Simply looking out for the classic warning signs of a meningococcal infection may cause some cases to go unnoticed - at first. A new study from the Institut Pasteur shows that abdominal pain should be considered an important symptom that occurs as a result of meningococcal infection.
Meningococcal disease is defined by the Centers for Disease Control and Prevention (CDC) as any illness caused by the bacteria Neisseria meningitidis. Infections from this pathogen spread through respiratory and throat secretions and can affect the brain and spinal cord (meningitis) and the bloodstream (bacteremia, septicemia).
Vaccines are the best way to prevent meningococcal infections. They can also be treated with antibiotics, administered as soon as possible for the best results. The classic symptoms of a meningococcal infection include fever, headache, vomiting, and stiff neck, which occur within 24 hours of infection with the bacteria. Now, severe stomach pain is becoming more common. Often this pain is so intense that it is misdiagnosed as appendicitis.
"When doctors see patients suffering from stomach pain, invasive meningococcal disease doesn't immediately spring to mind,” explained lead author Muhamed-Kheir Taha. “They tend to think of gastroenteritis or possibly appendicitis.”
But now, nearly ten percent of patients infected by a particular meningococcal strain becoming more common in Europe suffer from stomach pain.
“Delays in diagnosis and appropriate treatment for those affected can be deadly,” Taha said. “Invasive meningococcal disease is fatal in virtually all cases if antibiotics are not administered rapidly."

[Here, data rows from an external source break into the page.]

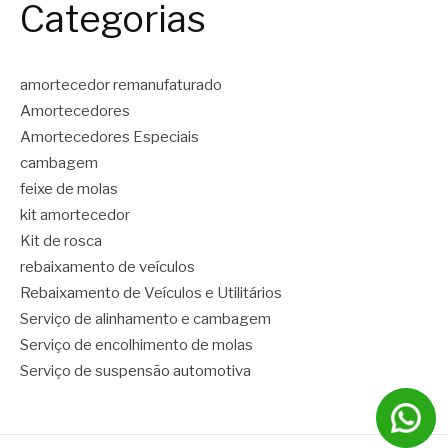
Categorias
amortecedor remanufaturado
Amortecedores
Amortecedores Especiais
cambagem
feixe de molas
kit amortecedor
Kit de rosca
rebaixamento de veículos
Rebaixamento de Veículos e Utilitários
Serviço de alinhamento e cambagem
Serviço de encolhimento de molas
Serviço de suspensão automotiva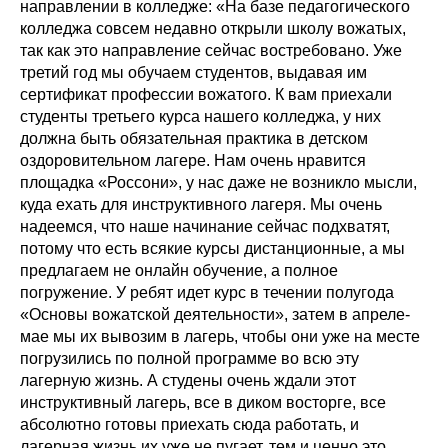
направлении в колледже: «На базе педагогического
колледжа совсем недавно открыли школу вожатых,
так как это направление сейчас востребовано. Уже
третий год мы обучаем студентов, выдавая им
сертификат профессии вожатого. К вам приехали
студенты третьего курса нашего колледжа, у них
должна быть обязательная практика в детском
оздоровительном лагере. Нам очень нравится
площадка «Россони», у нас даже не возникло мысли,
куда ехать для инструктивного лагеря. Мы очень
надеемся, что наше начинание сейчас подхватят,
потому что есть всякие курсы дистанционные, а мы
предлагаем не онлайн обучение, а полное
погружение. У ребят идет курс в течении полугода
«Основы вожатской деятельности», затем в апреле-
мае мы их вывозим в лагерь, чтобы они уже на месте
погрузились по полной программе во всю эту
лагерную жизнь. А студены очень ждали этот
инструктивный лагерь, все в диком восторге, все
абсолютно готовы приехать сюда работать, и
лагерная жизнь их уже не пугает, тем и ценно это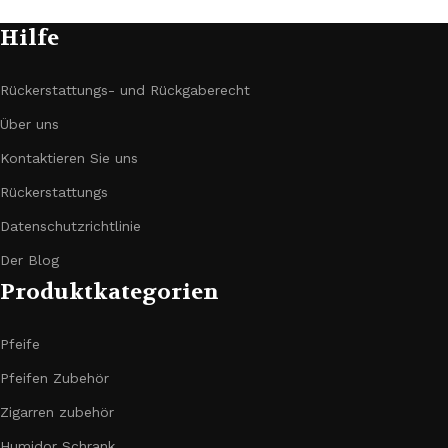
Hilfe
Rückerstattungs- und Rückgaberecht
Über uns
Kontaktieren Sie uns
Rückerstattungs
Datenschutzrichtlinie
Der Blog
Produktkategorien
Pfeife
Pfeifen Zubehör
Zigarren zubehör
Humidor Schrank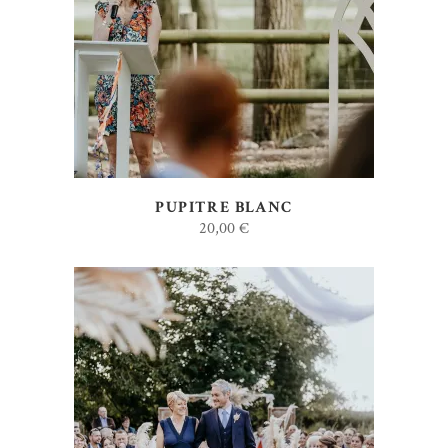
AJOUTER AU DEVIS
PUPITRE BLANC
20,00
€
AJOUTER AU DEVIS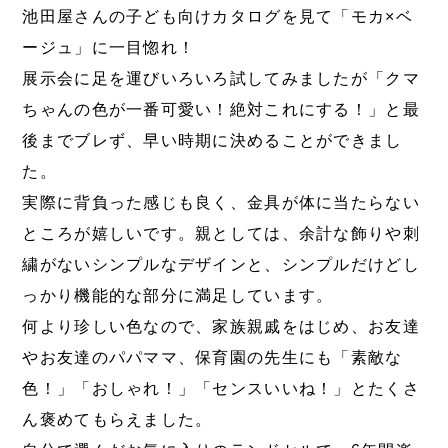
池田屋さんの子ども向けカタログを見て「モカ×ベ
ージュ」に一目惚れ！
展示会に足を運びいろいろ試してみましたが「クマ
ちゃんの色が一番可愛い！絶対これにする！」と最
後までブレず、早い時期に決めることができまし
た。
実際に背負った感じも良く、金具が体に当たらない
ところが嬉しいです。親としては、余計な飾りや刺
繍がないシンプルなデザインと、シンプルだけどし
っかり機能的な部分に満足しています。
何より珍しい色なので、家族親戚をはじめ、お友達
やお友達のパパママ、保育園の先生にも「素敵な
色！」「おしゃれ！」「センスいいね！」とたくさ
ん褒めてもらえました。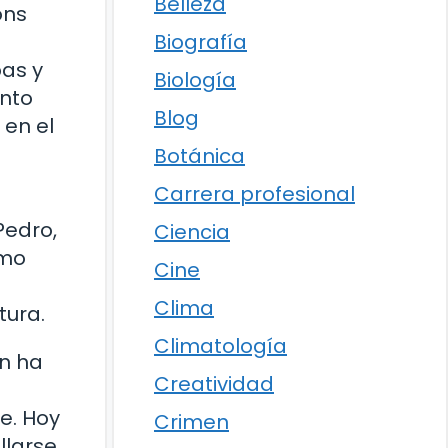
Belleza
ons
Biografía
pas y
Biología
unto
Blog
 en el
Botánica
Carrera profesional
Pedro,
Ciencia
omo
Cine
Clima
tura.
Climatología
én ha
Creatividad
e. Hoy
Crimen
llarse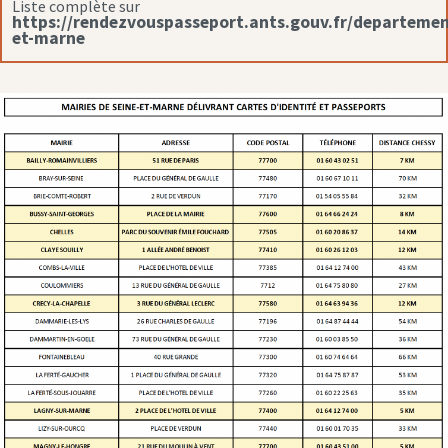
Liste complète sur
https://rendezvouspasseport.ants.gouv.fr/departemen
et-marne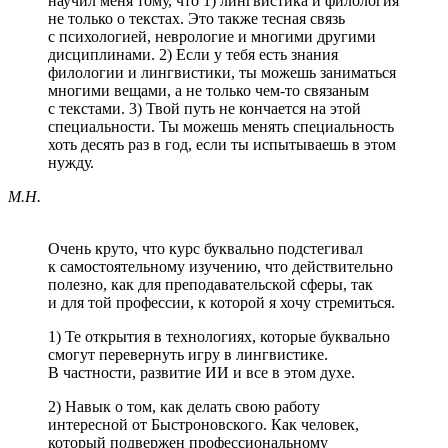
научил меня тому, что 1) лингвистика и филология
не только о текстах. Это также тесная связь
с психологией, неврологие и многими другими
дисциплинами. 2) Если у тебя есть знания
филологии и лингвистики, ты можешь заниматься
многими вещами, а не только чем-то связаным
с текстами. 3) Твой путь не кончается на этой
специальности. Ты можешь менять специальность
хоть десять раз в год, если ты испытываешь в этом
нужду.
М.Н.
Очень круто, что курс буквально подстегивал
к самостоятельному изучению, что действительно
полезно, как для преподавательской сферы, так
и для той профессии, к которой я хочу стремиться.
1) Те открытия в технологиях, которые буквально
смогут перевернуть игру в лингвистике.
В частности, развитие ИИ и все в этом духе.
2) Навык о том, как делать свою работу
интересной от Быстроновского. Как человек,
который подвержен профессиональному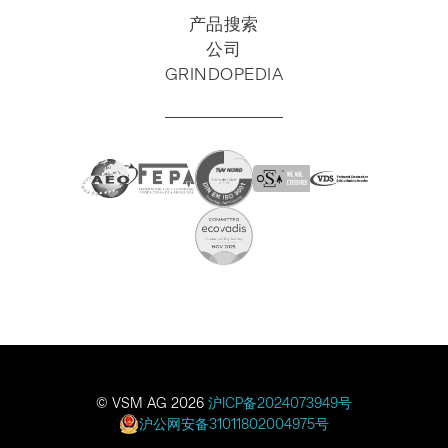
SKIP
产品搜索
NAVIGATION
公司
GRINDOPEDIA
© VSM AG 2026
沪ICP备2024073949号
沪公网安备31011802004975号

The new study analyzed nearly 12,000 meningococcal strains and the “clinical presentations” of the patients infected with them. Researchers saw 105 cases of abdominal pain, gastroenteritis, or diarrhea - about one percent of patients between 1991 and 2016.
"But if we focus on the past two or three years and the group W bacterial strain, which arrived in Europe in 2013-2014 and has grown rapidly ever since, the figure rises to 10% of cases,” Teha explained.
The study results show that stomach pain, along with other potential warning signs that might become increasingly common (leg pain, headaches, poor blood supply to the nails), should be considered along with the classic signs for meningococcal infection for doctors making diagnoses. In the meantime, researchers will continue investigating the relationship between stomach pain and meningococcal infection.
"We should remember that the bacteria infect the vessels which supply blood to the abdomen and the digestive system," Taha concluded. "If these bacteria are likely to induce a stronger inflammatory response in tissues, that could explain the abdominal pains."
The present study was published in the journal Clinical Infectious Diseases.